**正文**
Pysot训练过程整理(详细注释) - SiamRPN++ & ResNet50

准备阶段

#分布式训练准备:进程号、进程数量初始化。
rank, world_size = dist_init()
#world_size:进程数量/任务数量/GPU数量
#rank:进程ID
#加载参数:合并args参数表(包含代码中定义参数以及experiments中对应config.yaml配置文件)和cfg配置文件。
cfg.merge_from_file(args.cfg)
#merge_from_file(*.yaml):加载一个yaml配置文件并将其与cfgNode合并
#使用local process(process ID:0)加载log files。
if rank == 0:
    if not os.path.exists(cfg.TRAIN.LOG_DIR):
        os.makedirs(cfg.TRAIN.LOG_DIR)
    init_log('global', logging.INFO)
    if cfg.TRAIN.LOG_DIR:
        add_file_handler('global',
                         os.path.join(cfg.TRAIN.LOG_DIR, 'logs.txt'),
                         logging.INFO)
    logger.info("Version Information: \n{}\n".format(commit()))
    logger.info("config \n{}".format(json.dumps(cfg, indent=4)))


#创建模型:通过ModelBuilder类作为模型各个模块组装类,在构造函数中分别调用了get_backbone/get_neck/get_rpn_head/get_mask_head(可选)
#ModelBuilder实现了训练时用到的前向传播forward(data)函数,输入data包含训练时的template patch和search patch,以及分类label:label_cls、预测框位置回归label:label_loc,以及位置参数权重:label_loc_weight。返回的outputs字典包括了总损失值total_loss/分类损失cls_loss/位置损失loc_loss;
#ModelBuilder类同时实现了推断时模板分支的计算方法template(z)(backbone和neck部分)和搜索分支的计算方法track(x)(backbone和neck部分,以及与模板分支得到的结果一起送入rpn_head部分),得到并返回分类和回归结果cls/loc/mask(可选)。
model = ModelBuilder().cuda().train()
dist_model = DistModule(model)
#model.cuda().train():将模型移动至GPU上,并set mode=training mode ;
#DistModule(model):分布式训练模型,需要将模型副本copy至各个GPU中;

下面是ModelBuilder集成的各个模块的实现
1.backbone构建

self.backbone = get_backbone(cfg.BACKBONE.TYPE, **cfg.BACKBONE.KWARGS) #model_builder.py
BACKBONES = {
     
              'alexnetlegacy': alexnetlegacy,
              'mobilenetv2': mobilenetv2,
              'resnet18': resnet18,
              'resnet34': resnet34,
              'resnet50': resnet50,
              'alexnet': alexnet,
            } #__init__.py
def resnet50:model = ResNet(Bottleneck, [3, 4, 6, 3], **kwargs) #resnet_atrous.py

在这,ResNet50的构建主要由两部分构成:ResNet整体构建和Bottleneck模块构建。

**所给记录**
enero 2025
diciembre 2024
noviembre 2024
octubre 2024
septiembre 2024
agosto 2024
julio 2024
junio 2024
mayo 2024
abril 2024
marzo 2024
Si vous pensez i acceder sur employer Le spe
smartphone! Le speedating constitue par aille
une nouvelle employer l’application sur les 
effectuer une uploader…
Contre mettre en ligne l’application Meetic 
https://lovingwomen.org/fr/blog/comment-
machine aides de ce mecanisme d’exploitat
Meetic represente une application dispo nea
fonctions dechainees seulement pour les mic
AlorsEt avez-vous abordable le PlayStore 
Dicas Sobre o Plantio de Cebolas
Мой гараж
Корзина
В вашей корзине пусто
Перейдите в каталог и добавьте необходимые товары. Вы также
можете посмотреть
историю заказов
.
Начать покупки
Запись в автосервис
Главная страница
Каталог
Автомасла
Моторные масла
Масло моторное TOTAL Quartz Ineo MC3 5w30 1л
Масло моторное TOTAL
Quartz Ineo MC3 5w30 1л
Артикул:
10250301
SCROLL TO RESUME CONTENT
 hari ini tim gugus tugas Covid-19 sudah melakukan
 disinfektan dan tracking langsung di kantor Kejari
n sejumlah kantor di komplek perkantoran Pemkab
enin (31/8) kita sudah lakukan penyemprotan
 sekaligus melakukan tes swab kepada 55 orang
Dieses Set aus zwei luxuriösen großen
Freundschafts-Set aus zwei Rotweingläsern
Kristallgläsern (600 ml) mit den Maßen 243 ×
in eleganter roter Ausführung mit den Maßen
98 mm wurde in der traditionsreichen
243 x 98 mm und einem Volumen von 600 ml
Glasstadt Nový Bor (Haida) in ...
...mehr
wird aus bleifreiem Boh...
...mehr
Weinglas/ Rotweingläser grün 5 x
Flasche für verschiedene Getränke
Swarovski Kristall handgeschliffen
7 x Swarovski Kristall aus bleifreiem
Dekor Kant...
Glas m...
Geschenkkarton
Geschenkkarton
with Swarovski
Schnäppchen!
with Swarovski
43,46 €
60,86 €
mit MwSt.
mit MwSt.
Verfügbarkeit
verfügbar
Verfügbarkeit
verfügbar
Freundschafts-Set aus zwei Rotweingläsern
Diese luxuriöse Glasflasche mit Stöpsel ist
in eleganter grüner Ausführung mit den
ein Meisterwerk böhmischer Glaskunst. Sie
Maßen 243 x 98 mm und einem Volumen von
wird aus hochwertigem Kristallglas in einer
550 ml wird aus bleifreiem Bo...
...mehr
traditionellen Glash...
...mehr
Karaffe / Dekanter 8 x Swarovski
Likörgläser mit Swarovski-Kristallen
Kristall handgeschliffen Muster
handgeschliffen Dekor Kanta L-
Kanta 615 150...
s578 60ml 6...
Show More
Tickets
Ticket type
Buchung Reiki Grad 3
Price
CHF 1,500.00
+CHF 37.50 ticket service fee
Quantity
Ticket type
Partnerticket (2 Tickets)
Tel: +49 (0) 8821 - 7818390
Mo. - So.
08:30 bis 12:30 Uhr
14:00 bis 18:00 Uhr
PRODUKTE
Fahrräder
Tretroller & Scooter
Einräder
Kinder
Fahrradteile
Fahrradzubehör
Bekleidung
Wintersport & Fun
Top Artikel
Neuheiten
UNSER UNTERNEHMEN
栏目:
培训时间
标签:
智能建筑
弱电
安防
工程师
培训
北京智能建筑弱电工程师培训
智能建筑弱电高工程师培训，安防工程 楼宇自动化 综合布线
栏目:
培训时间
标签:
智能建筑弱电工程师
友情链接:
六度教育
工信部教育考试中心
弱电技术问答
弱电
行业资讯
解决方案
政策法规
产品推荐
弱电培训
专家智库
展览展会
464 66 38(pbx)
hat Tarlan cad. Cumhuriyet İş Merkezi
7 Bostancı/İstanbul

**任务说明**
1. 根据Pysot训练过程整理一文,ResNet50的构建主要由哪两部分构成?
2. 请从Pysot训练过程整理一文中原样抄录一段,以“#创建模型:通过ModelB”开头,一直抄到“model = ModelBuilder().cuda().train()”为止。
3. 请用两句话概括Pysot训练过程整理一文。

**任务答案**
1. ResNet整体构建和Bottleneck模块构建。

2.
#创建模型:通过ModelBuilder类作为模型各个模块组装类,在构造函数中分别调用了get_backbone/get_neck/get_rpn_head/get_mask_head(可选)
#ModelBuilder实现了训练时用到的前向传播forward(data)函数,输入data包含训练时的template patch和search patch,以及分类label:label_cls、预测框位置回归label:label_loc,以及位置参数权重:label_loc_weight。返回的outputs字典包括了总损失值total_loss/分类损失cls_loss/位置损失loc_loss;
#ModelBuilder类同时实现了推断时模板分支的计算方法template(z)(backbone和neck部分)和搜索分支的计算方法track(x)(backbone和neck部分,以及与模板分支得到的结果一起送入rpn_head部分),得到并返回分类和回归结果cls/loc/mask(可选)。
model = ModelBuilder().cuda().train()

3. 准备阶段先用dist_init()初始化分布式训练的进程号和进程数量,再用merge_from_file加载yaml配置文件并与cfg合并,并由进程号为0的进程创建日志目录、写入日志。随后通过ModelBuilder类组装backbone、neck、rpn_head等模块来创建模型,将模型移至GPU、设为训练模式,并用DistModule将其封装为分布式训练模型;其中ResNet50的构建主要由ResNet整体构建和Bottleneck模块构建两部分组成。